64. Dr. Leonhard Stejneger, under date of June 9, 1889, writes the translator: "The locality indicated in Lütke's map is correct. It is consequently on the eastern side of the island. Steller's statement that it was on the northern side is easily explained as follows: The valley where he landed opens toward the northeast, and the corresponding valley on the other side of the island runs southwest; this side consequently became the southern side. At the time of the shipwreck the magnetic deviation was much more easterly than it is now, so that by compass the direction of the eastern coast was much more E.-W. than at present. Throughout his description of Bering Island, Steller says north and south, where we would say east and west.

"My visit to this locality in 1882, I have described in detail in Deutsche Geographische Blätter (1885), where you will also find a sketch map of it, as well as a plan of the house in which the survivors wintered.

"Since I wrote my account, I have been able to consult Steller's own description of the wintering, and I find that the house which I have described and given the plan of, was the one they built in the spring, after the freshet which drove them out of the dug-outs (Gruben) on the bank of the creek, traces of which are still visible. I also found a number of relics at a place which I took to be the point where they rebuilt the vessel. In a letter Mr. Lauridsen suggested to me the probability that I had found not this place, but the locality where the store-house was built, in which the men left what they could not carry on the new vessel, and that the latter must have been built near the southern end of the bay. After reading Steller's own account, however, I feel absolutely certain that the ship was built at the northern end, near the huts and dug-outs, at the place where I found the relics. It is quite probable, however, that the store-house was built in very close proximity, if not on the very spot."

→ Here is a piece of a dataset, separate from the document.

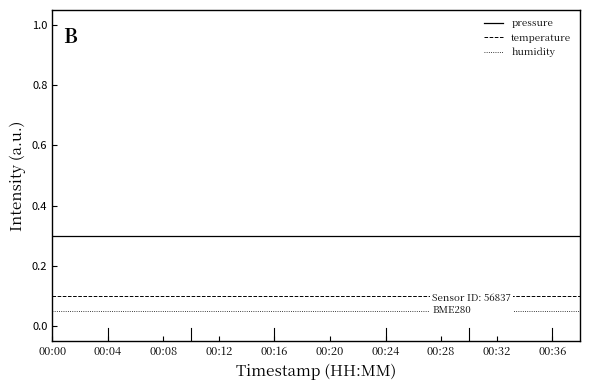

Which series changed the most between 00:04 and 00:20?

pressure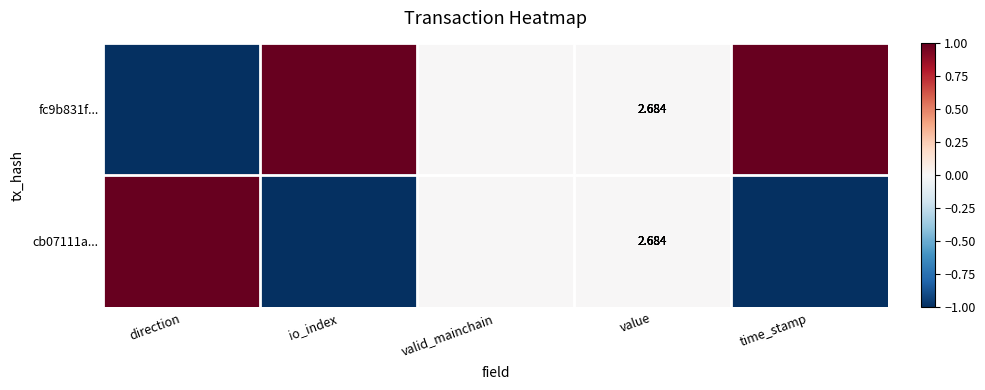

At which category is the sum across all series the highest?

direction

65. Leonhard Stejneger: Fra det yderste Osten. Naturen, Vol. 8. Kristiania, 1884, pp. 65-69.—Proceedings of the United States National Museum, 1884. Investigations Relating to the Date of the Extermination of Steller's Sea-Cow, by Leonhard Stejneger.—Henry W. Elliott: A Monograph of the Seal Islands of Alaska, Washington, 1882.—Neue N. Beiträge, II., 279.—G. W. Steller: Ausf. Beschreibung von sonderbaren Meerthieren. Halle, 1753.—E. Reclus: Geographie, etc., VI., 794.

66. Concerning Chirikoff, full information is given in Sokoloff: Chirikoff's Voyage to America, St. Petersburg, 1849 (Russian). He died in 1748 at Moscow.

See also H. H. Bancroft, History of the Pacific States of North America, Vol. XXXIII., History of Alaska. San Francisco, 1886.—Tr.

FOOTNOTES:

[96] The author gives extracts from other reports of the same tenor, which the translator has seen fit to omit, referring the reader for further information on this subject to Bering's own report, p. 195 of this volume.